### Your task
Your answer should consist only of the lines from the line containing "Mode of Learning" through the last line below, each repeated exactly.

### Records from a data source
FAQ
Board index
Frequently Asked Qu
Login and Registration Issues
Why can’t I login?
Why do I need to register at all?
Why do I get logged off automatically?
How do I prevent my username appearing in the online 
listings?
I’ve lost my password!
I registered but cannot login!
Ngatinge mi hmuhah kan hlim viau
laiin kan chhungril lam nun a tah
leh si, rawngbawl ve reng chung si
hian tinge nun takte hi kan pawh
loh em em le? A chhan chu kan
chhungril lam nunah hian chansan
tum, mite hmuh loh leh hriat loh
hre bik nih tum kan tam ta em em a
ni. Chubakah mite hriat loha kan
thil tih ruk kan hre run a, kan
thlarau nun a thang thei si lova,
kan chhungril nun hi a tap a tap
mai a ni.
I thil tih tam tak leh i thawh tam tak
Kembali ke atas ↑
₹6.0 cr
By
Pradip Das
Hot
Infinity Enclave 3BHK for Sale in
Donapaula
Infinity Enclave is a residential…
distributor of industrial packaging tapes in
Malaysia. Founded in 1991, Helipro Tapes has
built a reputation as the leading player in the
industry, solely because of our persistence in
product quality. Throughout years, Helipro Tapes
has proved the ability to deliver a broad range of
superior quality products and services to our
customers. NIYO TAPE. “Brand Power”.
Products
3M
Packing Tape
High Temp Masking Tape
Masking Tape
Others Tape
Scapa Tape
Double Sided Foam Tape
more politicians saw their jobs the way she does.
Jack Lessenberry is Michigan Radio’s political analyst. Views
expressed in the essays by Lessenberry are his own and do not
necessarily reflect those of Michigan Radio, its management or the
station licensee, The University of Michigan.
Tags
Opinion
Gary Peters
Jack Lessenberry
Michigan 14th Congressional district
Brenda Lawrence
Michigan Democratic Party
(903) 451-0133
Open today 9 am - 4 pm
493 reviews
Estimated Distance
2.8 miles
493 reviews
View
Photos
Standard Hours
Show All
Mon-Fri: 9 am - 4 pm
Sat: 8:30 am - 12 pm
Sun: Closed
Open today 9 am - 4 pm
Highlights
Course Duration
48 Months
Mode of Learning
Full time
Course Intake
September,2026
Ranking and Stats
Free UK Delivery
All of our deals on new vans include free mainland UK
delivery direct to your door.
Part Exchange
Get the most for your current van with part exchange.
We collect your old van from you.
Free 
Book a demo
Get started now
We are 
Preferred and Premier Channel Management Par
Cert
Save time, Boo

### Answer to the problem
Mode of Learning
Full time
Course Intake
September,2026
Ranking and Stats
Free UK Delivery
All of our deals on new vans include free mainland UK
delivery direct to your door.
Part Exchange
Get the most for your current van with part exchange.
We collect your old van from you.
Free 
Book a demo
Get started now
We are 
Preferred and Premier Channel Management Par
Cert
Save time, Boo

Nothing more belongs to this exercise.